Contrastingly, The "Schofield Kid" (Jaimz Woolvett), Munny’s young partner in this enterprise, appears to suggest Eastwood’s moderated position on vigilantism. In a typical literary trope, the Kid is a young hot shot who needs to be taken down a peg or two by the grizzled veteran. The central lesson he wants to learn at the knee of this master – how to kill – will be the opposite of the lesson that this adventure imparts (“killing ain’t easy”). Throughout Unforgiven, the killing isn’t prettied up; instead, it is a messy, gruesome, unappetizing business that still affects Munny, regardless of how many men he has killed.

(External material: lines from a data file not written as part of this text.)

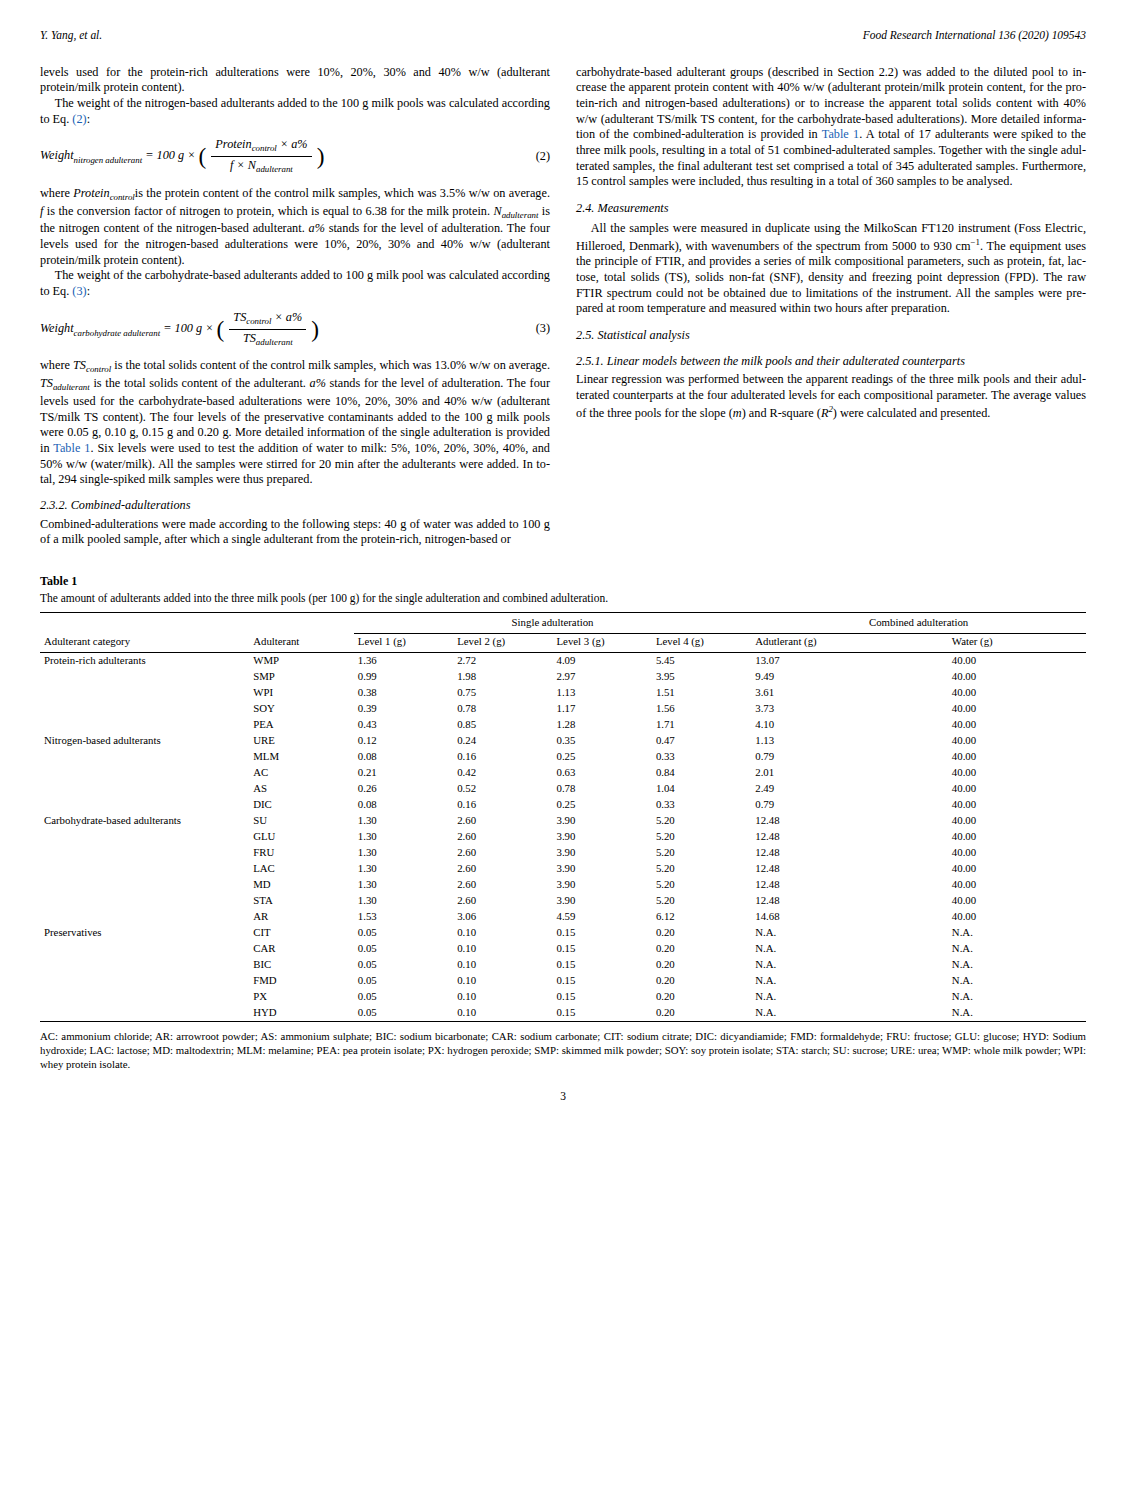Y. Yang, et al.
Food Research International 136 (2020) 109543
levels used for the protein-rich adulterations were 10%, 20%, 30% and 40% w/w (adulterant protein/milk protein content).
The weight of the nitrogen-based adulterants added to the 100 g milk pools was calculated according to Eq. (2):
Weightnitrogen adulterant = 100 g × ( Proteincontrol × a% f × Nadulterant )
(2)
where Proteincontrolis the protein content of the control milk samples, which was 3.5% w/w on average. f is the conversion factor of nitrogen to protein, which is equal to 6.38 for the milk protein. Nadulterant is the nitrogen content of the nitrogen-based adulterant. a% stands for the level of adulteration. The four levels used for the nitrogen-based adulterations were 10%, 20%, 30% and 40% w/w (adulterant protein/milk protein content).
The weight of the carbohydrate-based adulterants added to 100 g milk pool was calculated according to Eq. (3):
Weightcarbohydrate adulterant = 100 g × ( TScontrol × a% TSadulterant )
(3)
where TScontrol is the total solids content of the control milk samples, which was 13.0% w/w on average. TSadulterant is the total solids content of the adulterant. a% stands for the level of adulteration. The four levels used for the carbohydrate-based adulterations were 10%, 20%, 30% and 40% w/w (adulterant TS/milk TS content). The four levels of the preservative contaminants added to the 100 g milk pools were 0.05 g, 0.10 g, 0.15 g and 0.20 g. More detailed information of the single adulteration is provided in Table 1. Six levels were used to test the addition of water to milk: 5%, 10%, 20%, 30%, 40%, and 50% w/w (water/milk). All the samples were stirred for 20 min after the adulterants were added. In total, 294 single-spiked milk samples were thus prepared.
2.3.2. Combined-adulterations
Combined-adulterations were made according to the following steps: 40 g of water was added to 100 g of a milk pooled sample, after which a single adulterant from the protein-rich, nitrogen-based or
carbohydrate-based adulterant groups (described in Section 2.2) was added to the diluted pool to increase the apparent protein content with 40% w/w (adulterant protein/milk protein content, for the protein-rich and nitrogen-based adulterations) or to increase the apparent total solids content with 40% w/w (adulterant TS/milk TS content, for the carbohydrate-based adulterations). More detailed information of the combined-adulteration is provided in Table 1. A total of 17 adulterants were spiked to the three milk pools, resulting in a total of 51 combined-adulterated samples. Together with the single adulterated samples, the final adulterant test set comprised a total of 345 adulterated samples. Furthermore, 15 control samples were included, thus resulting in a total of 360 samples to be analysed.
2.4. Measurements
All the samples were measured in duplicate using the MilkoScan FT120 instrument (Foss Electric, Hilleroed, Denmark), with wavenumbers of the spectrum from 5000 to 930 cm−1. The equipment uses the principle of FTIR, and provides a series of milk compositional parameters, such as protein, fat, lactose, total solids (TS), solids non-fat (SNF), density and freezing point depression (FPD). The raw FTIR spectrum could not be obtained due to limitations of the instrument. All the samples were prepared at room temperature and measured within two hours after preparation.
2.5. Statistical analysis
2.5.1. Linear models between the milk pools and their adulterated counterparts
Linear regression was performed between the apparent readings of the three milk pools and their adulterated counterparts at the four adulterated levels for each compositional parameter. The average values of the three pools for the slope (m) and R-square (R2) were calculated and presented.
Table 1
The amount of adulterants added into the three milk pools (per 100 g) for the single adulteration and combined adulteration.
| Adulterant category | Adulterant | Single adulteration | Combined adulteration |
| --- | --- | --- | --- |
| Level 1 (g) | Level 2 (g) | Level 3 (g) | Level 4 (g) | Adutlerant (g) | Water (g) |
| Protein-rich adulterants | WMP | 1.36 | 2.72 | 4.09 | 5.45 | 13.07 | 40.00 |
| | SMP | 0.99 | 1.98 | 2.97 | 3.95 | 9.49 | 40.00 |
| | WPI | 0.38 | 0.75 | 1.13 | 1.51 | 3.61 | 40.00 |
| | SOY | 0.39 | 0.78 | 1.17 | 1.56 | 3.73 | 40.00 |
| | PEA | 0.43 | 0.85 | 1.28 | 1.71 | 4.10 | 40.00 |
| Nitrogen-based adulterants | URE | 0.12 | 0.24 | 0.35 | 0.47 | 1.13 | 40.00 |
| | MLM | 0.08 | 0.16 | 0.25 | 0.33 | 0.79 | 40.00 |
| | AC | 0.21 | 0.42 | 0.63 | 0.84 | 2.01 | 40.00 |
| | AS | 0.26 | 0.52 | 0.78 | 1.04 | 2.49 | 40.00 |
| | DIC | 0.08 | 0.16 | 0.25 | 0.33 | 0.79 | 40.00 |
| Carbohydrate-based adulterants | SU | 1.30 | 2.60 | 3.90 | 5.20 | 12.48 | 40.00 |
| | GLU | 1.30 | 2.60 | 3.90 | 5.20 | 12.48 | 40.00 |
| | FRU | 1.30 | 2.60 | 3.90 | 5.20 | 12.48 | 40.00 |
| | LAC | 1.30 | 2.60 | 3.90 | 5.20 | 12.48 | 40.00 |
| | MD | 1.30 | 2.60 | 3.90 | 5.20 | 12.48 | 40.00 |
| | STA | 1.30 | 2.60 | 3.90 | 5.20 | 12.48 | 40.00 |
| | AR | 1.53 | 3.06 | 4.59 | 6.12 | 14.68 | 40.00 |
| Preservatives | CIT | 0.05 | 0.10 | 0.15 | 0.20 | N.A. | N.A. |
| | CAR | 0.05 | 0.10 | 0.15 | 0.20 | N.A. | N.A. |
| | BIC | 0.05 | 0.10 | 0.15 | 0.20 | N.A. | N.A. |
| | FMD | 0.05 | 0.10 | 0.15 | 0.20 | N.A. | N.A. |
| | PX | 0.05 | 0.10 | 0.15 | 0.20 | N.A. | N.A. |
| | HYD | 0.05 | 0.10 | 0.15 | 0.20 | N.A. | N.A. |
AC: ammonium chloride; AR: arrowroot powder; AS: ammonium sulphate; BIC: sodium bicarbonate; CAR: sodium carbonate; CIT: sodium citrate; DIC: dicyandiamide; FMD: formaldehyde; FRU: fructose; GLU: glucose; HYD: Sodium hydroxide; LAC: lactose; MD: maltodextrin; MLM: melamine; PEA: pea protein isolate; PX: hydrogen peroxide; SMP: skimmed milk powder; SOY: soy protein isolate; STA: starch; SU: sucrose; URE: urea; WMP: whole milk powder; WPI: whey protein isolate.
3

Unforgiven is blessed with both remarkable production values and terrific performances. This is, along with Robert Altman’s McCabe and Mrs. Miller, about as authentic a depiction of an old west town as you are likely to find. The cragged Eastwood and the ever-regal Morgan Freeman offer nuanced performances; however, it is Gene Hackman’s Little Bill Dagget, with his cocky swagger and withering commentary on the nature of frontier justice that captures perfectly his character’s appeal and repugnance, that stands as a monument to the craft of acting.
As Unforgiven closes, it is more than a little interesting that Eastwood thanks the two directors responsible for launching his movie career, Sergio Leone and Don Siegal. Is Eastwood apologizing for his apology, or winking knowingly at his core constituency of like-minded vigilantes as he gulls the soft-hearted liberal-leaning Hollywood establishment into fork-lifting him some Oscars?